19.4.13

Raposinha marota


In http://blog.dianaserra.com.br/wp-content/uploads/2012/08/raposinha.jpg
(Outro ensaio falhado de literatura infantil)

A raposinha palmilhava os trilhos por onde só as cabras montesas andam. Era dia de caça, que a fome apertava. Umas bagas comestíveis que irrompiam de arbustos, um trago nas poças que a chuva tinha alimentado durante o inverno que terminara. A raposinha tinha de andar com cuidado, evitar as veredas que eram território dos lobos ferozes e dos ursos grandalhões. Não convinha pôr as delgadas patinhas em terreno desarborizado, que podia levar com as garras afiadas de uma águia esfaimada e nunca mais via o sol nascer.

Era, ao mesmo tempo, predadora, a raposinha. De pequenos roedores que fugiam dela como ela fugia dos animais carnívoros maiores que ela. Quando a fome encolhia o estômago e os roedores tinham mais destreza, descia os montes e achegava-se à aldeia. As cenouras eram deliciosas, havia batatas a rodos, era só trepar às árvores e as sumarentas laranjas saciavam-na com a sua doçura. A raposinha escavava as terras lavradas, o que deixava os agricultores enfurecidos. Ela sabia que os lavradores estavam à coca, com sacholas e caçadeiras prontas para despachar violência no seu dorso, caso a vissem a prevaricar. Eles não sabiam que ela sabia que eles estavam em vigilância.

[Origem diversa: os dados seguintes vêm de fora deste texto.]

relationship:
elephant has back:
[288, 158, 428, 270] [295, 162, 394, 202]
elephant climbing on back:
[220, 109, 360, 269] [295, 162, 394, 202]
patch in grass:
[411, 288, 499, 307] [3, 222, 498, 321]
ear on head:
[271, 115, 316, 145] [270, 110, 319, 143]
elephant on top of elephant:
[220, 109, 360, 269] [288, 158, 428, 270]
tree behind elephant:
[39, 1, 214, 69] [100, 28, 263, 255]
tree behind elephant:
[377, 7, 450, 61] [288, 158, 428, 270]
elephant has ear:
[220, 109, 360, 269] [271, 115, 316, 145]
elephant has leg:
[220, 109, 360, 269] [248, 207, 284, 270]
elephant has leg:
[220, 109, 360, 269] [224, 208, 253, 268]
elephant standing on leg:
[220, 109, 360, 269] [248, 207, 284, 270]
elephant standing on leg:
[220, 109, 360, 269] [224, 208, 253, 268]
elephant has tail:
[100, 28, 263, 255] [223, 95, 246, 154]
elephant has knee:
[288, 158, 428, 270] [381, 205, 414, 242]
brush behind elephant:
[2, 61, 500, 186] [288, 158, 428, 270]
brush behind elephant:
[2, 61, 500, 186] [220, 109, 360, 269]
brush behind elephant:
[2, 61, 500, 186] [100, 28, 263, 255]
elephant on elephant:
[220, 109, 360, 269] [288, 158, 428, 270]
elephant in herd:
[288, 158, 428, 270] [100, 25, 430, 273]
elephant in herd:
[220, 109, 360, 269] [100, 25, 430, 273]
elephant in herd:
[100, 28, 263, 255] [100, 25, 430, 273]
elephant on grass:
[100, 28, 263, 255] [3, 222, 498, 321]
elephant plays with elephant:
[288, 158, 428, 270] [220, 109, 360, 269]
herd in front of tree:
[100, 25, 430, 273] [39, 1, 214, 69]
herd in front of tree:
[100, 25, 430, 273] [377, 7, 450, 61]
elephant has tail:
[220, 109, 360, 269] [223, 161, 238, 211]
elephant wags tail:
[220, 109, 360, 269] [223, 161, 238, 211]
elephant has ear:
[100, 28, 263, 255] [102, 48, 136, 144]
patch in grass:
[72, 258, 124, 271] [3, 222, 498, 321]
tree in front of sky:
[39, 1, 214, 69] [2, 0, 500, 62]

A raposinha contorcia-se de riso quando via, ao longe, os lavradores a praguejarem ao notarem que o terreno tinha sido remexido e a lavoura tinha de ser feita outra vez. Era marota, a raposinha, salpicava-se-lhe o goto de prazer quando observava os agricultores de rabo para o ar a remediar os estragos que fizera. É que a raposinha lera uns livros. E não gostou de saber que os agrários eram mantidos pela abastança das subvenções públicas que retiravam a todos para prolongar a agonia de uns poucos. A raposinha aprendera que a injustiça não merece consideração. Ela reinventou uma moral reprimida entre os homens: com o mal se retribui outro mal. Tinha de se lhe desculpar. Pois apesar de letrada e bem intencionada, a raposinha pertence à casta dos animais irracionais.

Já os lavradores, mal sonhavam que lidavam com uma raposinha adversária tão letrada.